■ What is asked ■
Reproduce everything from the start of the records down to the line containing "Dot at: (285, 236)", both ends included, with no changes.

■ Task inputs ■
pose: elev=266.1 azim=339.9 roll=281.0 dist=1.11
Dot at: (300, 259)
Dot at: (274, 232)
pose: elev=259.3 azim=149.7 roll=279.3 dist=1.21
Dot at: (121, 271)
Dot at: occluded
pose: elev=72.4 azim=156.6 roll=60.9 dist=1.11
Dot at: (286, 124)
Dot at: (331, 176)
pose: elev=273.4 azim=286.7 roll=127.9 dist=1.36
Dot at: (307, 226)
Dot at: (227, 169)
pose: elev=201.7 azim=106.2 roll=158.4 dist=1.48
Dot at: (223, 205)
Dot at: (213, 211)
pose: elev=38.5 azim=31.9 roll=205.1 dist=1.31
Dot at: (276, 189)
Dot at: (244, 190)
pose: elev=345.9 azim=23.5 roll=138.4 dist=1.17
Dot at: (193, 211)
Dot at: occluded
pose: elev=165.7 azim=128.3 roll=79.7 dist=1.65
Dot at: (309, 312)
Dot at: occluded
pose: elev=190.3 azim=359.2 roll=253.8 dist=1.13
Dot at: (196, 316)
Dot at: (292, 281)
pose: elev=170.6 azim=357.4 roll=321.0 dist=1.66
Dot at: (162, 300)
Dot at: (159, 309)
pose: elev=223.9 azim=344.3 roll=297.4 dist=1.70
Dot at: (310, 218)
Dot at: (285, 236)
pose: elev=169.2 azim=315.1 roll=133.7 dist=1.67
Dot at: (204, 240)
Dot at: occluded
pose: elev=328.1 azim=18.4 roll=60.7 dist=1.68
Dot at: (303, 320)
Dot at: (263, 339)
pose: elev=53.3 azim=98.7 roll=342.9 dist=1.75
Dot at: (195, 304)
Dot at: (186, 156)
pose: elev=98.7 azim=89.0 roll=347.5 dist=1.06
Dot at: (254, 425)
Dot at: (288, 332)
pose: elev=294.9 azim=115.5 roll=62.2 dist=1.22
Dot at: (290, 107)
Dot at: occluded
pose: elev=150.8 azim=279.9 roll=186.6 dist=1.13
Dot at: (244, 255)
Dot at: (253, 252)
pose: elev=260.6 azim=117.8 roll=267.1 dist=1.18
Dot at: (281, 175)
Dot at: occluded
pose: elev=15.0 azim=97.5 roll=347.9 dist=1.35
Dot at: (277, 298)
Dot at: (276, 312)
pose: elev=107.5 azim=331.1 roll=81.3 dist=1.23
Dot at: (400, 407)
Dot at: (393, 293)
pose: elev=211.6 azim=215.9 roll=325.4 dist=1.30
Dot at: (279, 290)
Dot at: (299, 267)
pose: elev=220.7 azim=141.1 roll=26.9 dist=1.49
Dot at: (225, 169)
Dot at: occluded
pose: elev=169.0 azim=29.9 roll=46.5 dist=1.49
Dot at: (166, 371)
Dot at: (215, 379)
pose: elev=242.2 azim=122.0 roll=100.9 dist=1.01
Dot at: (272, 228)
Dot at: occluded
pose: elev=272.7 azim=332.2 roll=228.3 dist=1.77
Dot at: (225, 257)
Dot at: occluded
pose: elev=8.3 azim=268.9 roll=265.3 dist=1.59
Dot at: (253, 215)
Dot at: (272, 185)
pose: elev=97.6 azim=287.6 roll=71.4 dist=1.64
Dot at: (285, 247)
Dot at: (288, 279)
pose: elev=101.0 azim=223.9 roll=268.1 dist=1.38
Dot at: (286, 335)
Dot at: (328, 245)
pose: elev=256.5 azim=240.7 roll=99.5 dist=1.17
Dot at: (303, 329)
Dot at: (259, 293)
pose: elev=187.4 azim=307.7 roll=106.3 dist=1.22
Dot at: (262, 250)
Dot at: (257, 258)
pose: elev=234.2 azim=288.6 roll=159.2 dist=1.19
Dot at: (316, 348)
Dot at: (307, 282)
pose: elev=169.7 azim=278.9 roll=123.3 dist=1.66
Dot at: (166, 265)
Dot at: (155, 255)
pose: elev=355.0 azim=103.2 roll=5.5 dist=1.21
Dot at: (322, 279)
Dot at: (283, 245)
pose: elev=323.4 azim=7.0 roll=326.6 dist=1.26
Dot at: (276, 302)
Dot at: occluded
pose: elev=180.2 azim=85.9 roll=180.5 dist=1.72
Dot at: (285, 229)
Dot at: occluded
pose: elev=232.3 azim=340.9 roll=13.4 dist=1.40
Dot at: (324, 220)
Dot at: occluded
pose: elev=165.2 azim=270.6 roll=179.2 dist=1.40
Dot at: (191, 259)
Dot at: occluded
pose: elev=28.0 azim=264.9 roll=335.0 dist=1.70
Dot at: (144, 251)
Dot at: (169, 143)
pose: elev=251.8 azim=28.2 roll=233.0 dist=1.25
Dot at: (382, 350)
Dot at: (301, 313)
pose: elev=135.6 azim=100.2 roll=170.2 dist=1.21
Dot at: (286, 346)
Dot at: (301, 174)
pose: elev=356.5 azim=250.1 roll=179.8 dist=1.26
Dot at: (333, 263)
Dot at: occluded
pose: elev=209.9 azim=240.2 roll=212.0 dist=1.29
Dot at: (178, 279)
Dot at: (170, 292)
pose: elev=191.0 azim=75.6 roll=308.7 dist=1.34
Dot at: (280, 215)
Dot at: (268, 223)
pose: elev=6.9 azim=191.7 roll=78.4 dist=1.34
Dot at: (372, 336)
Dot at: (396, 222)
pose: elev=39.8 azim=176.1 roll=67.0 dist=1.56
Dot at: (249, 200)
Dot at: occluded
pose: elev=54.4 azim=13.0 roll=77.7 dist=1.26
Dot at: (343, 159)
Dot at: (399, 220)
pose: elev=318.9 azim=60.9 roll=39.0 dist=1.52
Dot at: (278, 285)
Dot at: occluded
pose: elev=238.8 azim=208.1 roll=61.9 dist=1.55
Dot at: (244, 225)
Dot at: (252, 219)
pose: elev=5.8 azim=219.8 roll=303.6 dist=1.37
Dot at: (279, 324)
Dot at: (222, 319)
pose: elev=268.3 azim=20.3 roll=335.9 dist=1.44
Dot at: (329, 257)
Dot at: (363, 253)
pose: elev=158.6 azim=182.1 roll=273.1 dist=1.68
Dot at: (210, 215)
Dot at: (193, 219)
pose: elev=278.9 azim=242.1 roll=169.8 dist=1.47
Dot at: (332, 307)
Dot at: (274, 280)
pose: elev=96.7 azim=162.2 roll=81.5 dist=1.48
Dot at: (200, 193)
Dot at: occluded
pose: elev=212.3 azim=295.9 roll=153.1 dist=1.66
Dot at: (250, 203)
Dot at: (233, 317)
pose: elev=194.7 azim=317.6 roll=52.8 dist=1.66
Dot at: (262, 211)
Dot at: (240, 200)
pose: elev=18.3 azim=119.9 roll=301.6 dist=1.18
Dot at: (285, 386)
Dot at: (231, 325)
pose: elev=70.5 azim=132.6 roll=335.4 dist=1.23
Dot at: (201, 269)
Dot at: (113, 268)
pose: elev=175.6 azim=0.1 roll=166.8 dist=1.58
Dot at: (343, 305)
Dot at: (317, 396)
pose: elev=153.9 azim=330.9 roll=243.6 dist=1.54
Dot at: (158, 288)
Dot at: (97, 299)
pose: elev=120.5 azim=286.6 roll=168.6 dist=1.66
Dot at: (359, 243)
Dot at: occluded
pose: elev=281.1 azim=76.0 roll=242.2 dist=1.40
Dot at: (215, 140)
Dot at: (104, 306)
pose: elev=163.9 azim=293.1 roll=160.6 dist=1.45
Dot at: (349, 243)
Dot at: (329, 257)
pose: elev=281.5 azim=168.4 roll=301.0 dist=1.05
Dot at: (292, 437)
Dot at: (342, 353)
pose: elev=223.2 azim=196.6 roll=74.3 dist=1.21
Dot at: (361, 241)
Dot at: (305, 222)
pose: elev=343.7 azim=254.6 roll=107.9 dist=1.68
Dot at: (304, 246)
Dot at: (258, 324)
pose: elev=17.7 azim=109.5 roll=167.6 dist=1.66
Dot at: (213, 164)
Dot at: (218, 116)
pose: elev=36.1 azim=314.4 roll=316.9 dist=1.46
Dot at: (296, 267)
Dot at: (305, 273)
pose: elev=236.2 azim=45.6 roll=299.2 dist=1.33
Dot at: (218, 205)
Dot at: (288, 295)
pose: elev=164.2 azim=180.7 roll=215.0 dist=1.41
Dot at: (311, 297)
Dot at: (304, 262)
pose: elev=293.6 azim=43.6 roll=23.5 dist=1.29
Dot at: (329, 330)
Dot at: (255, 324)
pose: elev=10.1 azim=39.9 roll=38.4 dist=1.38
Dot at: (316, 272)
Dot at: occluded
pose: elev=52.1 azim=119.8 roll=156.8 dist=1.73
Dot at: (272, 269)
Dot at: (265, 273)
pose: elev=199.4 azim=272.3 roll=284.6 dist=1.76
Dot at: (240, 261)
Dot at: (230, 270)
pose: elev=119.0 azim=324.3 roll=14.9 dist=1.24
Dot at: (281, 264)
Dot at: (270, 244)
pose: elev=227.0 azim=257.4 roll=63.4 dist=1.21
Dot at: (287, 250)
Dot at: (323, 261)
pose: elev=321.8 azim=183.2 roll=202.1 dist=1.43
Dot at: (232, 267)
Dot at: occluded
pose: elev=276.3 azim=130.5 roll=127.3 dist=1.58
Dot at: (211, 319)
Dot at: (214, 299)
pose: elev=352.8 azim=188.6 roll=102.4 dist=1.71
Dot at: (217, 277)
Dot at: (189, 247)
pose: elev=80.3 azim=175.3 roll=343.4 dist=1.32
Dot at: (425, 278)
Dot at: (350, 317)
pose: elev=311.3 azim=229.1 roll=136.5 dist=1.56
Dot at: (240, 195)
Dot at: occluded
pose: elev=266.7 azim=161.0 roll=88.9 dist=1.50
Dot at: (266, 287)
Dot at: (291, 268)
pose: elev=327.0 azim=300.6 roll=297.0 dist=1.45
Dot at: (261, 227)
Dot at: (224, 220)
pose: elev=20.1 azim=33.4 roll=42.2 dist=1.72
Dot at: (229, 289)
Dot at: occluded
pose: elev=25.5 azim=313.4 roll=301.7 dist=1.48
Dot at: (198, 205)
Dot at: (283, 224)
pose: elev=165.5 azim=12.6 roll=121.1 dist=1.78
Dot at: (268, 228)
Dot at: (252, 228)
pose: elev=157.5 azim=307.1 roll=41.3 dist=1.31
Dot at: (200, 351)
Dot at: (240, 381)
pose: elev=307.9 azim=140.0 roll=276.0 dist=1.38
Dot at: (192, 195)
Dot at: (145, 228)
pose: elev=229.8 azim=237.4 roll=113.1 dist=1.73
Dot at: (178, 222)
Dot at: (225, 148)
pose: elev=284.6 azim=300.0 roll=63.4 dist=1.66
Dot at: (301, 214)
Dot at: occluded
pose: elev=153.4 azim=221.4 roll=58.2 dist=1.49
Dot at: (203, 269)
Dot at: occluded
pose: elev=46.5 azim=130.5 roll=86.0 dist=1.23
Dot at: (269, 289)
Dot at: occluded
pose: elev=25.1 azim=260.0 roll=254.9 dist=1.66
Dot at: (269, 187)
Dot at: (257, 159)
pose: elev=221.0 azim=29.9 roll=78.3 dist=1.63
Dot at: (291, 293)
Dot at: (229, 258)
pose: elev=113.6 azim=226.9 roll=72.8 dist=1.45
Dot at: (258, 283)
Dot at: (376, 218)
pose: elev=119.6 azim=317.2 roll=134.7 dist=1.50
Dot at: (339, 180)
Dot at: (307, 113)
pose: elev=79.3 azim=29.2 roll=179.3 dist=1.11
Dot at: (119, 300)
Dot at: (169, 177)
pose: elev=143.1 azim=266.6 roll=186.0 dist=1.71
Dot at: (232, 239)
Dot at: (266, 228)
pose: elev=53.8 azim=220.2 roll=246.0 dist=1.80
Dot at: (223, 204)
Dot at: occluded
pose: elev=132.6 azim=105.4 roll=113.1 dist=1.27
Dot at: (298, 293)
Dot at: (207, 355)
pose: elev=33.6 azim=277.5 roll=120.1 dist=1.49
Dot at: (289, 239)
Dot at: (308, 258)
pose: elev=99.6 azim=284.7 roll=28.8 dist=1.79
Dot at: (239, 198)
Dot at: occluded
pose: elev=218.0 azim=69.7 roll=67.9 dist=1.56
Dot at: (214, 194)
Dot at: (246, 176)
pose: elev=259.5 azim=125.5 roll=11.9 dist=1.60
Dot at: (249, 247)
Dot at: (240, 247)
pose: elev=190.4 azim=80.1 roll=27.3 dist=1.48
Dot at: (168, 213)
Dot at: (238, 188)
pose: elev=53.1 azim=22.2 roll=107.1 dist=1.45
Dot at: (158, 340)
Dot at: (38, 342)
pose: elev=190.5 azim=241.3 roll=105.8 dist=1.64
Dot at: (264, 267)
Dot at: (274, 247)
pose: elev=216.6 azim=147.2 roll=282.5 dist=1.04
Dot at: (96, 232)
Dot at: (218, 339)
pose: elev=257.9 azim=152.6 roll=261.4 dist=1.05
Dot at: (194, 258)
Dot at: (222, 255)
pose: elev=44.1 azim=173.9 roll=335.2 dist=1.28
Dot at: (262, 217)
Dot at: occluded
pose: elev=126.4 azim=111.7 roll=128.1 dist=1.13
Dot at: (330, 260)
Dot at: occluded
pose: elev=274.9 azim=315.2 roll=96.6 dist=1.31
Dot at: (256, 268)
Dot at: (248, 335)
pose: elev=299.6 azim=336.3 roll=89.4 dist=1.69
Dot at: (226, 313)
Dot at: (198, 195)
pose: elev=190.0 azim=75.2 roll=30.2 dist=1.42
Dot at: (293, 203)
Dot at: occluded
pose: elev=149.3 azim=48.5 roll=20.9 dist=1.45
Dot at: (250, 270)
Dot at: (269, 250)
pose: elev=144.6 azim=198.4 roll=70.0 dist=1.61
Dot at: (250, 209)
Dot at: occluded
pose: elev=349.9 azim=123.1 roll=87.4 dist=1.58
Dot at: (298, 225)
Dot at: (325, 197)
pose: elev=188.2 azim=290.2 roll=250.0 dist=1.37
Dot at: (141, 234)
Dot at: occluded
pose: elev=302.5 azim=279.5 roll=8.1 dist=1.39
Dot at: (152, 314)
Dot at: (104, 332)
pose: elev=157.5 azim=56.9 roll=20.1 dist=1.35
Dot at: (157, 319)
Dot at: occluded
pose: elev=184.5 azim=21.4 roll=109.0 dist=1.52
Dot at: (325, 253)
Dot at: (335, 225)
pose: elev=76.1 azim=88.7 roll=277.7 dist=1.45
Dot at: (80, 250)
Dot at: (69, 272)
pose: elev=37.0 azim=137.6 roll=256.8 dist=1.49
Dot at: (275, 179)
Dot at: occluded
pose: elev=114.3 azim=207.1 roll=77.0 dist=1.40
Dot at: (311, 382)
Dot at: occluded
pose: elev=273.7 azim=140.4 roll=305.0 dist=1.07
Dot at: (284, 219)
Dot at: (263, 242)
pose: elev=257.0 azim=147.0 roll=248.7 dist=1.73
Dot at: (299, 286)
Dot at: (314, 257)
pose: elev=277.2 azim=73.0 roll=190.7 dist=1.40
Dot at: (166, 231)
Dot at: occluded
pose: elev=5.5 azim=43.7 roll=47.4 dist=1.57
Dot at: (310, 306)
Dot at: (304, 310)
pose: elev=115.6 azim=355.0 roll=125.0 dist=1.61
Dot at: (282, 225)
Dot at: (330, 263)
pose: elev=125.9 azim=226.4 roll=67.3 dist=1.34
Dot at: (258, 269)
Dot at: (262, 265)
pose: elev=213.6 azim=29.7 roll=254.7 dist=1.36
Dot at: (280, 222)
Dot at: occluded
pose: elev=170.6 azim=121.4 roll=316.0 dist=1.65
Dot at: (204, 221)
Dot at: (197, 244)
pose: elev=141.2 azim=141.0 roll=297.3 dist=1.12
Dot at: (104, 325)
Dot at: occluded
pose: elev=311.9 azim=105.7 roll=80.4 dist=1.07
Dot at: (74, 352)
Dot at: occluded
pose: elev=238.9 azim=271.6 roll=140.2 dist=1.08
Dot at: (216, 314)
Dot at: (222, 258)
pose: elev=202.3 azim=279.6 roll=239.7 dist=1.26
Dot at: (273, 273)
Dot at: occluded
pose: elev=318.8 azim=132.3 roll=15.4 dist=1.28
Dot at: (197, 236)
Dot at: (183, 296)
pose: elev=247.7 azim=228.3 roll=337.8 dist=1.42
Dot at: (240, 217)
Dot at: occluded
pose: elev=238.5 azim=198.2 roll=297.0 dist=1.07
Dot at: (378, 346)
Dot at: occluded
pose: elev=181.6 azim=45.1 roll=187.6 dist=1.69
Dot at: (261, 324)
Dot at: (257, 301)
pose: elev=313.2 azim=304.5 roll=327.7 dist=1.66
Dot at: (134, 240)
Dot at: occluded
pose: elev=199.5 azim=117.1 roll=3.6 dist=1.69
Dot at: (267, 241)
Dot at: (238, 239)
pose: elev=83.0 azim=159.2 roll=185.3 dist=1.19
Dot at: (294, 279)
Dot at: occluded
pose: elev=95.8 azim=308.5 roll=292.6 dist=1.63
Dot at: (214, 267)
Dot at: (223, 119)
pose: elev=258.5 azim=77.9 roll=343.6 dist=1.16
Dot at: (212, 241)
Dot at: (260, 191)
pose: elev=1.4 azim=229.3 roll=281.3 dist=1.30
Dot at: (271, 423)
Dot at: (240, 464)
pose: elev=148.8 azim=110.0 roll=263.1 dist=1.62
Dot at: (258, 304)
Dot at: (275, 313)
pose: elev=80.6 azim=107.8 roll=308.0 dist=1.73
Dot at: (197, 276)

■ Reply ■
pose: elev=266.1 azim=339.9 roll=281.0 dist=1.11
Dot at: (300, 259)
Dot at: (274, 232)
pose: elev=259.3 azim=149.7 roll=279.3 dist=1.21
Dot at: (121, 271)
Dot at: occluded
pose: elev=72.4 azim=156.6 roll=60.9 dist=1.11
Dot at: (286, 124)
Dot at: (331, 176)
pose: elev=273.4 azim=286.7 roll=127.9 dist=1.36
Dot at: (307, 226)
Dot at: (227, 169)
pose: elev=201.7 azim=106.2 roll=158.4 dist=1.48
Dot at: (223, 205)
Dot at: (213, 211)
pose: elev=38.5 azim=31.9 roll=205.1 dist=1.31
Dot at: (276, 189)
Dot at: (244, 190)
pose: elev=345.9 azim=23.5 roll=138.4 dist=1.17
Dot at: (193, 211)
Dot at: occluded
pose: elev=165.7 azim=128.3 roll=79.7 dist=1.65
Dot at: (309, 312)
Dot at: occluded
pose: elev=190.3 azim=359.2 roll=253.8 dist=1.13
Dot at: (196, 316)
Dot at: (292, 281)
pose: elev=170.6 azim=357.4 roll=321.0 dist=1.66
Dot at: (162, 300)
Dot at: (159, 309)
pose: elev=223.9 azim=344.3 roll=297.4 dist=1.70
Dot at: (310, 218)
Dot at: (285, 236)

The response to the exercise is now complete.